Raw UMI count matrices were imported into R for further processing. For each scRNA-Seq sample, cell calling was performed using ‘emptyDrops’ function from DropletUtils (version 1.4.3) on the full raw count matrices in order to distinguish cells from empty droplets containing only ambient RNA(采用一定的算法,也就是软件辅助去除空油滴,而不再是简单粗暴的去除). Raw count matrices were corrected for Illumina index swapping using ‘swapped-Drops’ . This identified 140,264 non-empty droplets across all single cell pools.这个分析来自于文章Spatiotemporal analysis of human intestinal development at single-cell resolution,2021年初发表于Cell,值得借鉴,其中用到的软件DropletUtils,文章在EmptyDrops: distinguishing cells from empty droplets in droplet-based single-cell RNA sequencing data,2019年发表于Genome Biology,影响因子11分,软件在DropletUtils,代码相对简单,但是背后的算法原理,大家需要认真学习一下了。

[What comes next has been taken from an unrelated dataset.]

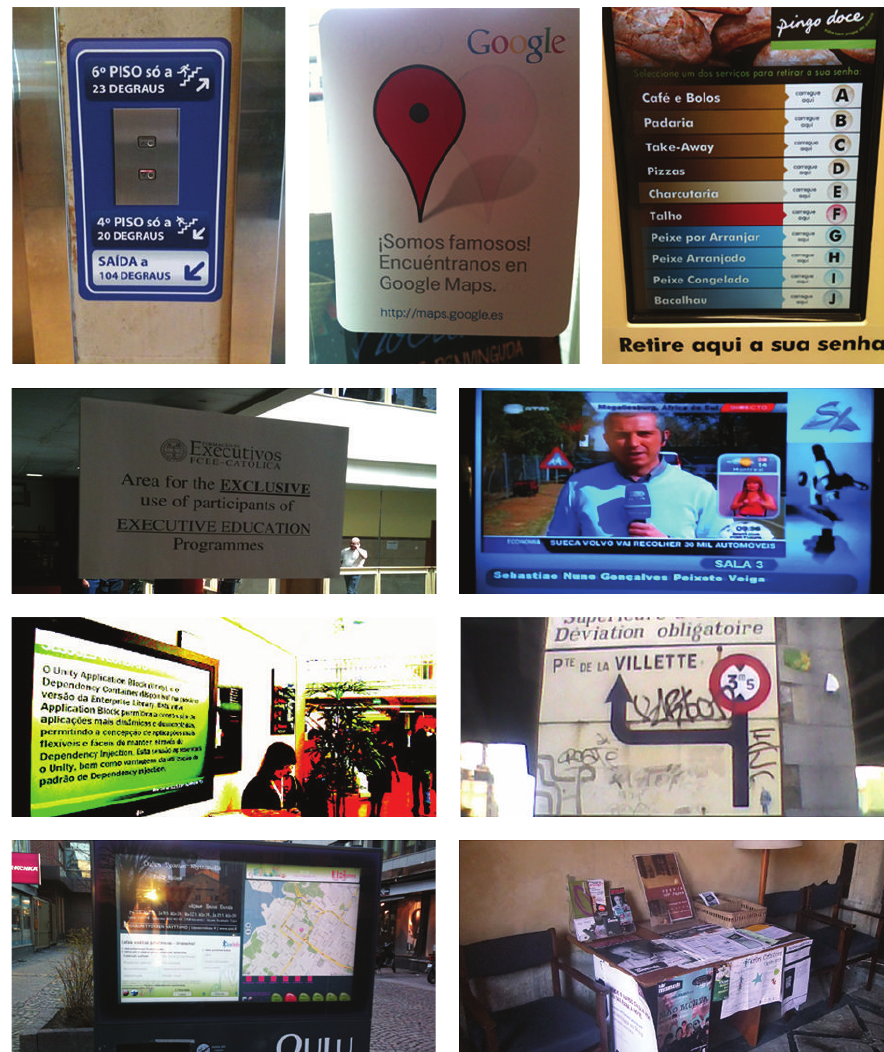
Figure 1: Examples of photos used in the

droplet barcodes for which a high percentage of total UMIs originated from mitochondrial RNAs were filtered out, as well as low total UMI count barcodes. These thresholds were derived individually for cells within each compartment following an initial clustering solution of all cells by examining and thresholding empirical distributions within each compartment
, as total RNA content (notably higher in endothelial and myeloid cell populations) and mitochondrial RNA content (notably higher in epithelial cells) are highly cell type dependent
For each individual pool, Seurat (Butler et al., 2018) R package (version was used to normalize expression values for total UMI counts per cell. Highly variable genes were identified by fitting the mean-variance relationship and dimensionality reduction was performed using principal-component analysis. Scree plots were used to determine principal components to use for clustering analyses for each pool. Cells were then clustered using Louvain algorithm for modularity optimization using kNN graph as input. Cell clusters were visualized using UMAP algorithm (McInnes et al., 2018) with principal components as input and n.neighbors = 30, spread = 1 and min.dist = 0.1.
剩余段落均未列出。